- **Selected extract**
========================================================================

Deploy AHPA for intelligent resource prediction

更新时间:
复制 MD 格式

Alibaba Cloud Container Compute Service (ACS) supports Advanced Horizontal Pod Autoscaler (AHPA). AHPA analyzes historical data from Prometheus to predict future resource demand and dynamically adjusts the number of pod replicas. This ensures resources are scaled out and prefetched before traffic peaks, improving system responsiveness and stability. During predicted traffic troughs, AHPA also scales in resources to save costs.

Background information

The AHPA controller integrates with Managed Service for Prometheus to obtain and process historical metrics data for your application. This data forms the basis for predictive scaling decisions. Using machine learning algorithms, the AHPA controller forecasts the number of pod instances required in the next 24 hours, which is especially useful for handling workloads with cyclical patterns. By combining proactive and passive prediction strategies, the AHPA controller adjusts the number of pod instances to ensure resources are prefetched for upcoming traffic peaks. This approach enhances application responsiveness and performance while helping you manage costs and maintain service stability. For more information about AHPA, see AHPA overview.

Prerequisites

Step 1: Install the AHPA controller

  1. Log on to the ACS console. In the left navigation pane, click Clusters.

  2. On the Clusters page, click the name of the target cluster. In the left navigation pane, click Add-ons.

  3. On the Add-ons page, find the AHPA controller in the Others category and click Install.

Step 2: Configure Prometheus and integrate AHPA

  1. Log on to the ARMS console.

  2. In the left navigation pane, choose Managed Service for Prometheus > Instances.

  3. At the top of the Instances page, select the region where your Prometheus instance is deployed. Click the name of the target instance, which has the same name as your ACS cluster and an Instance Type of General. In the left-side navigation pane, click Settings. In the HTTP API Address (Grafana Read Address) section, record the values of the following parameters.

========================================================================

- **Listed entries**
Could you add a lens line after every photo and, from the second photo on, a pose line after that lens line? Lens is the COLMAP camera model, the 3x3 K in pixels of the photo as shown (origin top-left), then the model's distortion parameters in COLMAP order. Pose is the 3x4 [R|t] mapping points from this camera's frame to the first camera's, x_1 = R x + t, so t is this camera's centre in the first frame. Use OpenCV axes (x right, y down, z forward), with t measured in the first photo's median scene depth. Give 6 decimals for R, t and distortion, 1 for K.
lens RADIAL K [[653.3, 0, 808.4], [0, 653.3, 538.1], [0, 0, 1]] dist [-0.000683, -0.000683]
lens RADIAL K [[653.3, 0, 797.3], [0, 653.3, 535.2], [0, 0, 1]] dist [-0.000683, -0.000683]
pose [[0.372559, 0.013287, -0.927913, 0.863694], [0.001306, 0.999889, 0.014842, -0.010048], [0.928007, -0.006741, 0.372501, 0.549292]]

========================================================================

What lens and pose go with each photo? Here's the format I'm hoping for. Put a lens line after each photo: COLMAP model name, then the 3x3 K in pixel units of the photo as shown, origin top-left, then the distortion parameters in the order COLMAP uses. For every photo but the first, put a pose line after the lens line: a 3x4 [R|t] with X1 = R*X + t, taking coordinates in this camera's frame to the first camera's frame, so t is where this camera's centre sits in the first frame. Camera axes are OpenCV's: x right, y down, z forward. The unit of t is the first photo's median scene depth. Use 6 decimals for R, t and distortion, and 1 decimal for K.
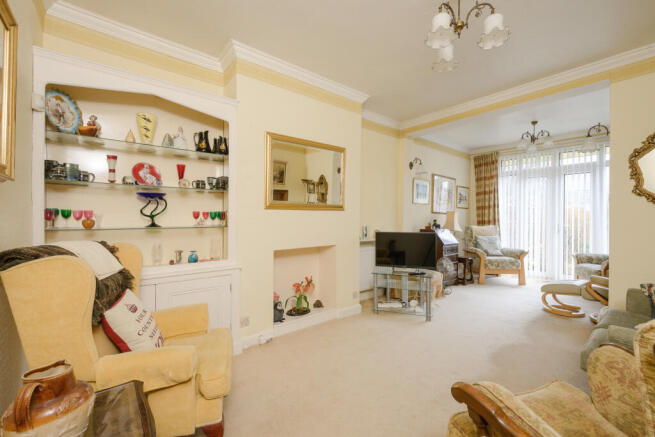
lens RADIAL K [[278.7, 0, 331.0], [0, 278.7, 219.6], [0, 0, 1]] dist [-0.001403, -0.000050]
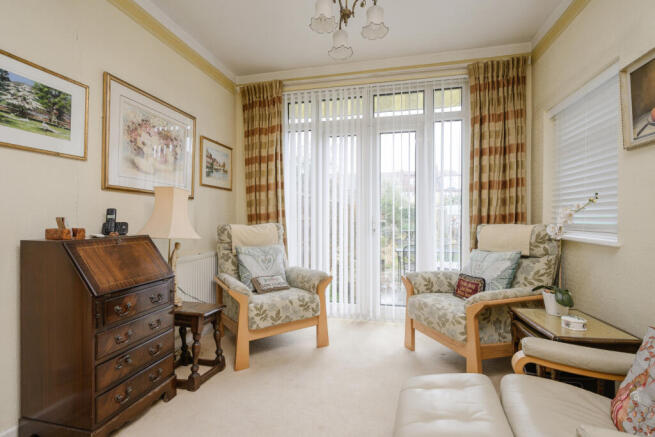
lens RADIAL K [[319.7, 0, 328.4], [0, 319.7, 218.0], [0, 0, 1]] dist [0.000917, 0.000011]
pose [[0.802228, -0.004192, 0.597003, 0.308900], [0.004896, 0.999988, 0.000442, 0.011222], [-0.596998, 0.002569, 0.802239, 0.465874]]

========================================================================

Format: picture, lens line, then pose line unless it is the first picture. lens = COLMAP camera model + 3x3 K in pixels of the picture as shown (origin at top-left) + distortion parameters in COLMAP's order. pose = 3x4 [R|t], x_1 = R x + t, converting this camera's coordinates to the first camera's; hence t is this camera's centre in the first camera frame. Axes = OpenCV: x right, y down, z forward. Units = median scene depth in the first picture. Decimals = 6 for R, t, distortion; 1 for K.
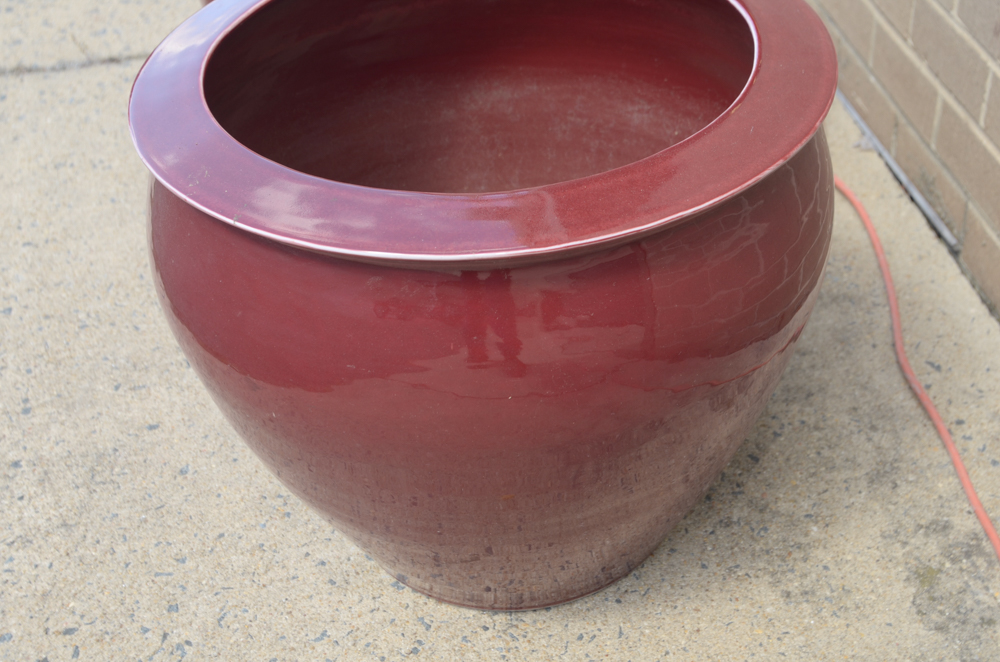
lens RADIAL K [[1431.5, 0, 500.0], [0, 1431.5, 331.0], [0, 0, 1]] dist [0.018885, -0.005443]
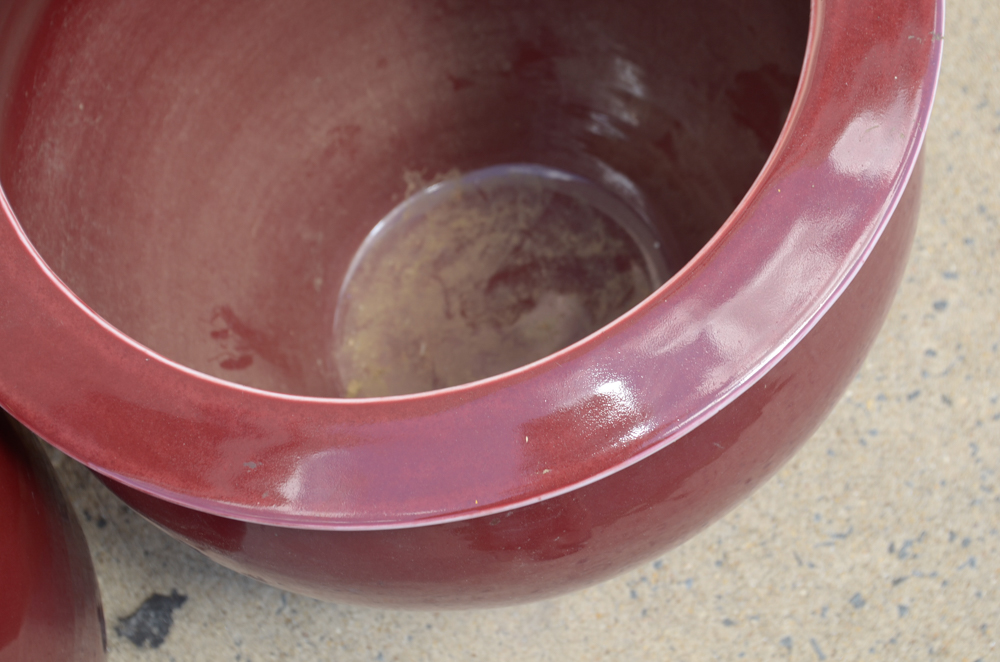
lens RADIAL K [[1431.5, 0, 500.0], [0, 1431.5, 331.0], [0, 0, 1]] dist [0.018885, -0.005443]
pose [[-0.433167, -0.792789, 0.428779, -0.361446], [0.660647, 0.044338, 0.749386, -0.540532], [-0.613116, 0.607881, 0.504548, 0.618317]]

========================================================================

- **Assignment**
Answer these questions from the AHPA deployment guide.
(a) For how far ahead does the AHPA controller forecast the number of pod instances required?
(b) In which category of the Add-ons page is the AHPA controller found?
(c) What Instance Type does the target Prometheus instance have?

- **Answer to this task**
(a) The next 24 hours.
(b) The Others category.
(c) General.